Exercise description:
Lines with "from": state how many there are in the records below, and nothing else.

Raw data:
● ● ●

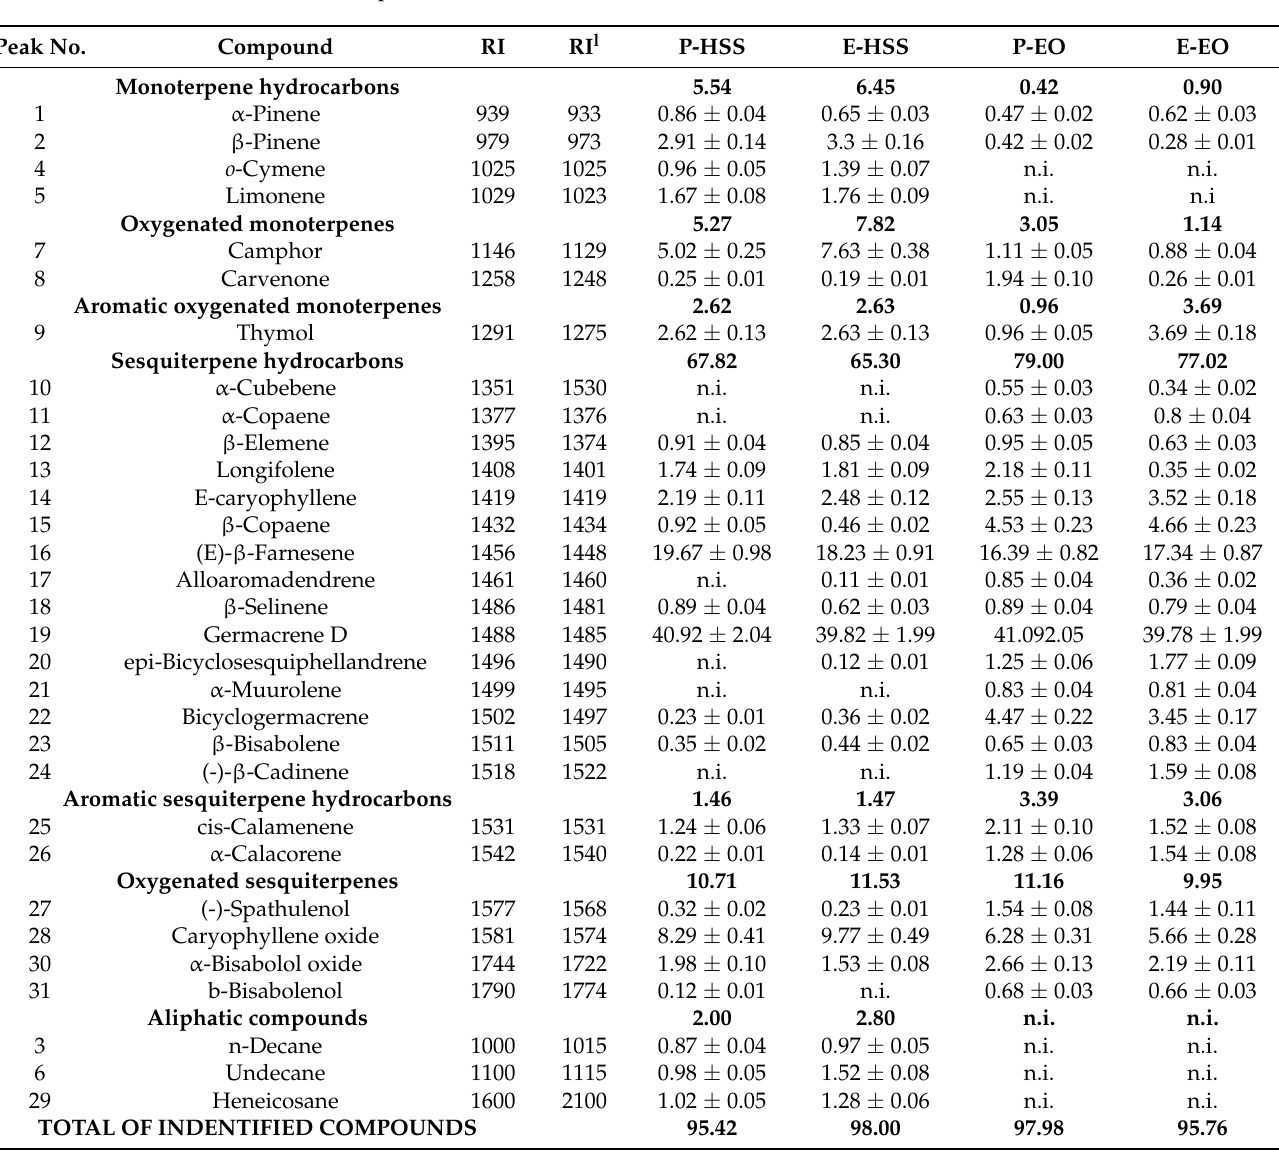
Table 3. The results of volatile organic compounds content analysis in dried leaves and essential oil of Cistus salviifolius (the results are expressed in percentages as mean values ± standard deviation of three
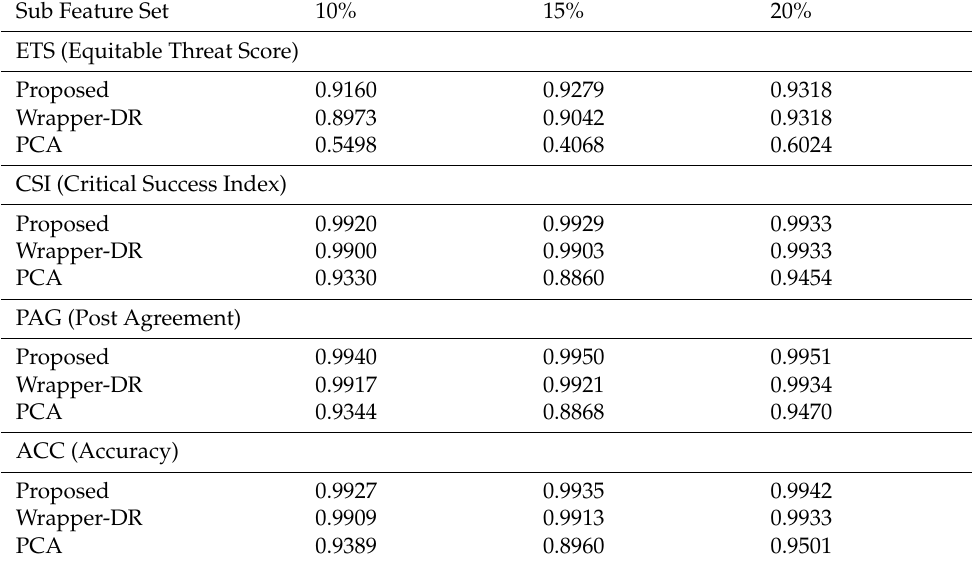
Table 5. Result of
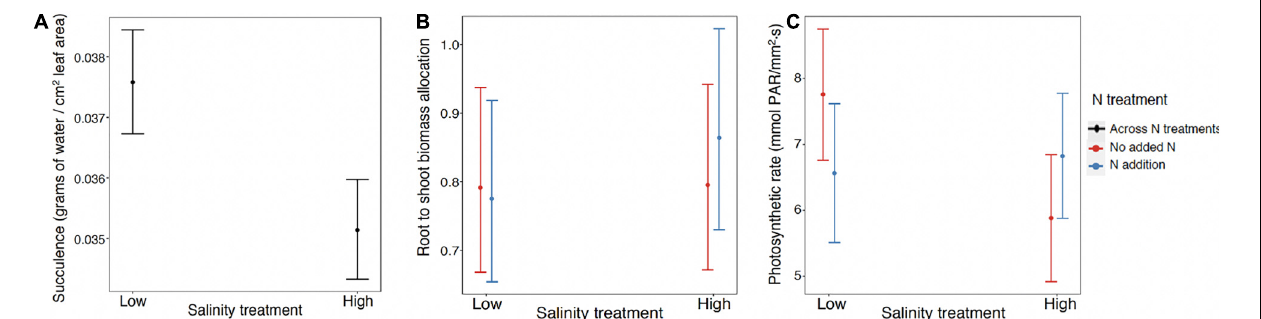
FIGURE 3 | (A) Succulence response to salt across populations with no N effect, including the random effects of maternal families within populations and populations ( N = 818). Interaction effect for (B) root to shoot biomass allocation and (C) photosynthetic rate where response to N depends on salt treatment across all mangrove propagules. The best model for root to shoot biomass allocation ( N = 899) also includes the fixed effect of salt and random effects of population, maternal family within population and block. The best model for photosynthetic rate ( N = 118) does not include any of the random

● ● ●

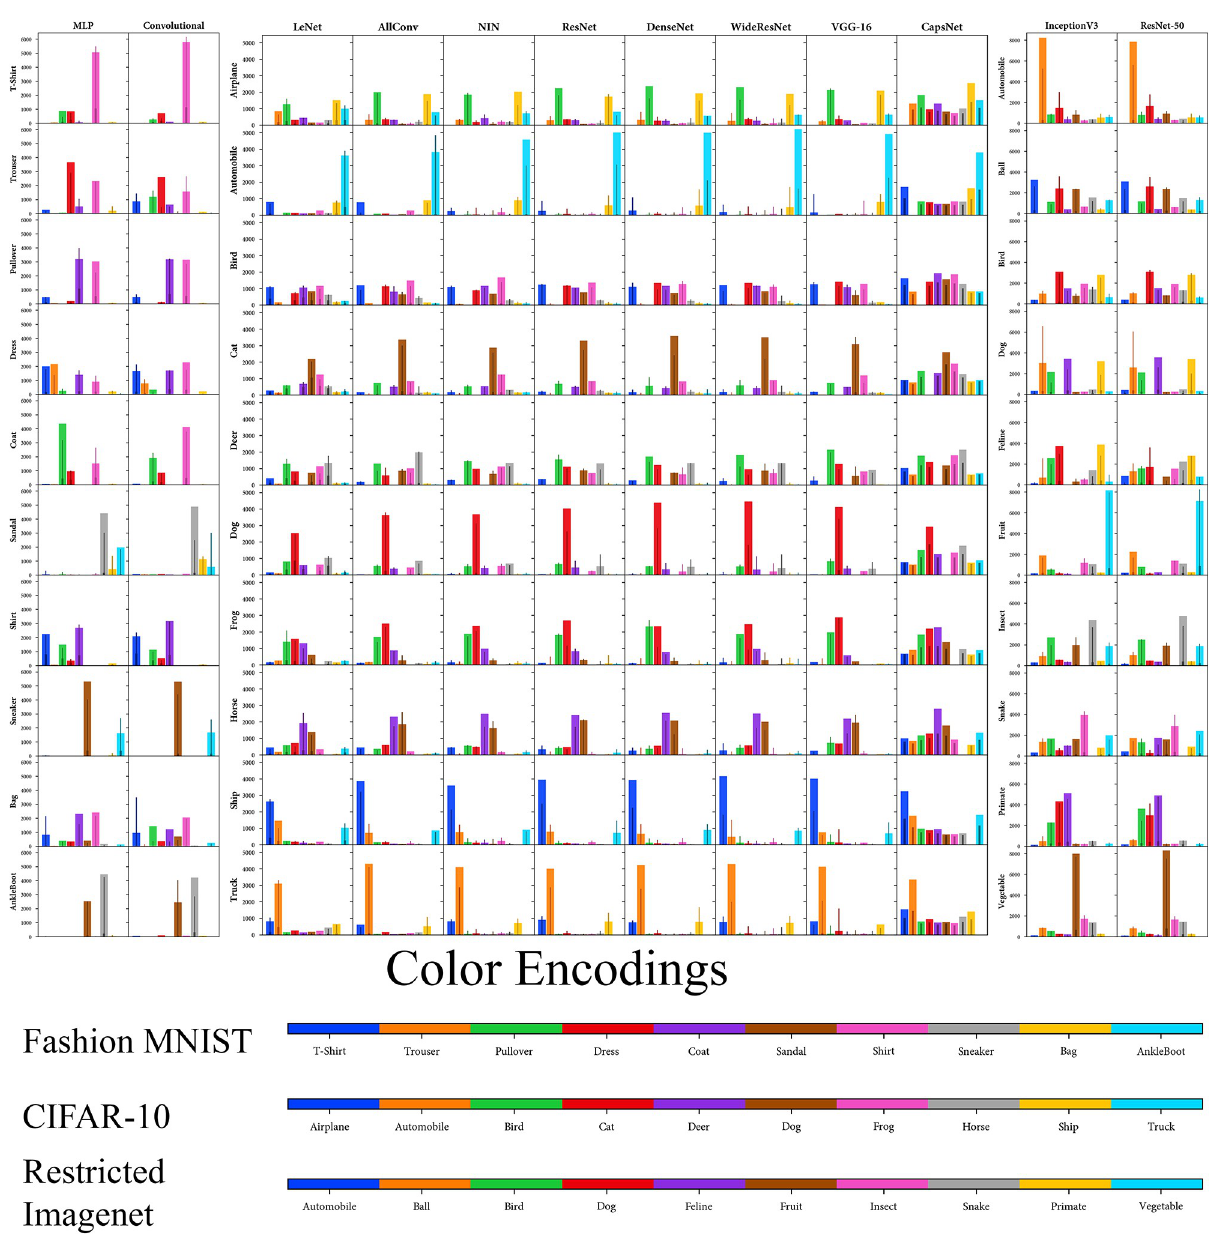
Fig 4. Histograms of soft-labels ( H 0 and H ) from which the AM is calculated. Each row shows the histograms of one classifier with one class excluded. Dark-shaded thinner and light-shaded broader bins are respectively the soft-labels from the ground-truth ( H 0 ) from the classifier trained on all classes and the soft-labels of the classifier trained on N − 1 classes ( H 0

● ● ●

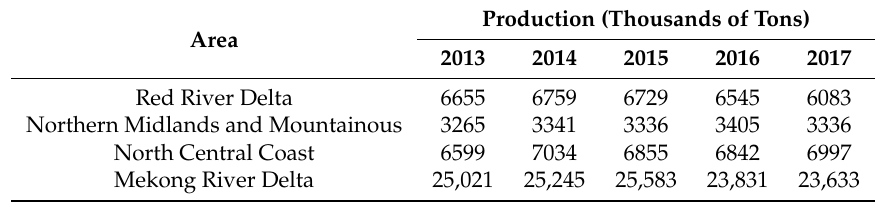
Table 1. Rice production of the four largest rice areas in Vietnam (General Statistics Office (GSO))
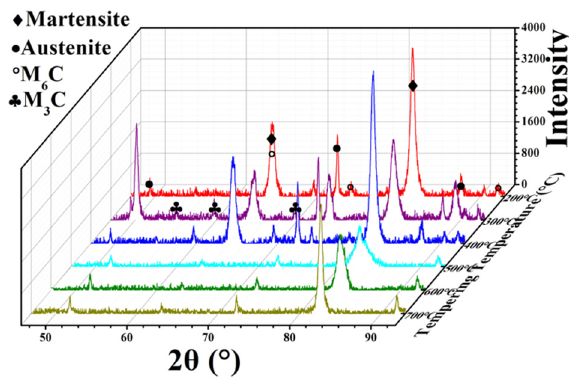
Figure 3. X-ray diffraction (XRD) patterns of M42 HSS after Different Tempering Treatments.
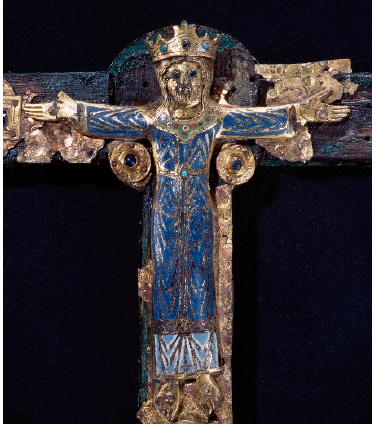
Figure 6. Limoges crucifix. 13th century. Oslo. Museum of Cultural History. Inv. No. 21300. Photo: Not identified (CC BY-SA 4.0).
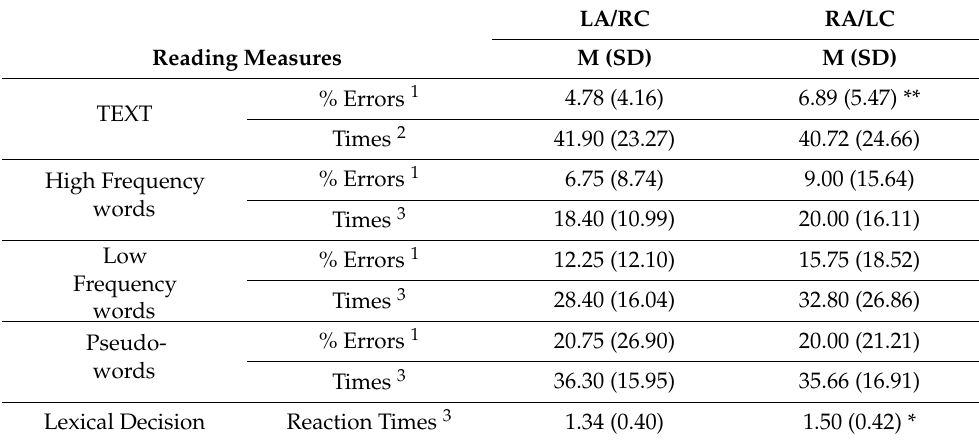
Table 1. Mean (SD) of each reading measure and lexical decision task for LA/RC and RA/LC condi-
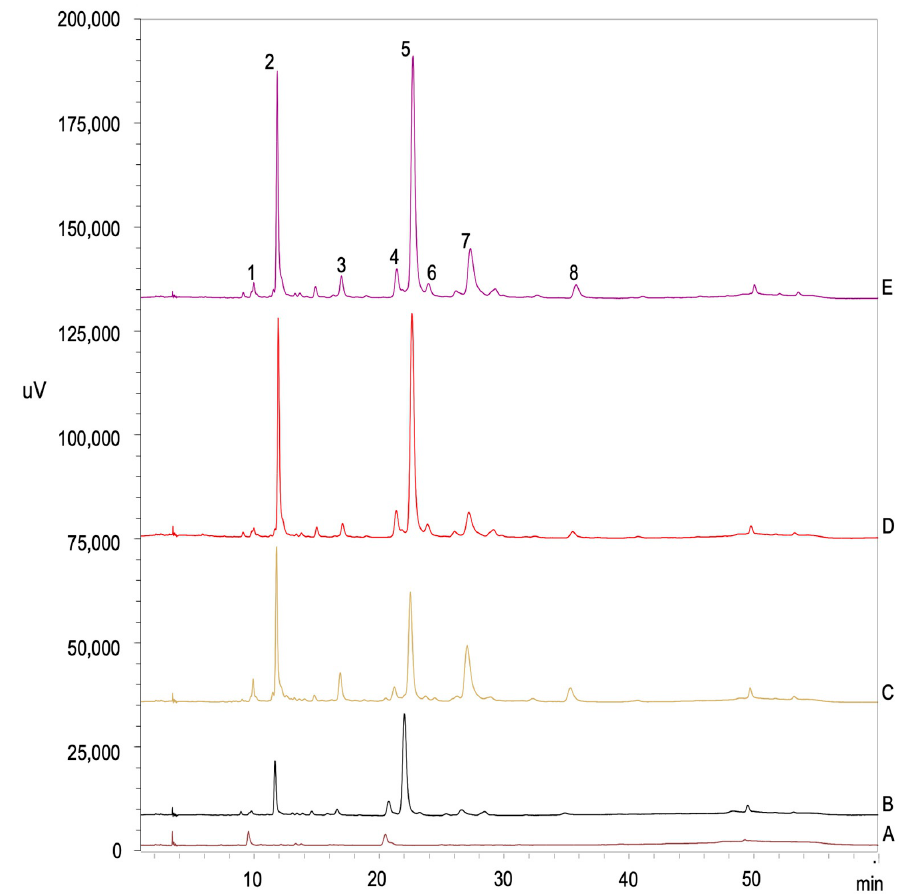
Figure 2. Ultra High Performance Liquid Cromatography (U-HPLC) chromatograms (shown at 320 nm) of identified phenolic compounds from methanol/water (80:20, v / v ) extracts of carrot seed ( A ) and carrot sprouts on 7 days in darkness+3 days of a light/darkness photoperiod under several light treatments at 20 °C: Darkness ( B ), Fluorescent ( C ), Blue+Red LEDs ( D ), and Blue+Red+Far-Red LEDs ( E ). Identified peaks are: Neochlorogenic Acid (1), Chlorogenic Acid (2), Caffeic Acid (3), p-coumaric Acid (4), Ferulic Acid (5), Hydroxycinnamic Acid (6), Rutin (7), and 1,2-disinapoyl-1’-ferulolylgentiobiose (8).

● ● ●

Task response:
2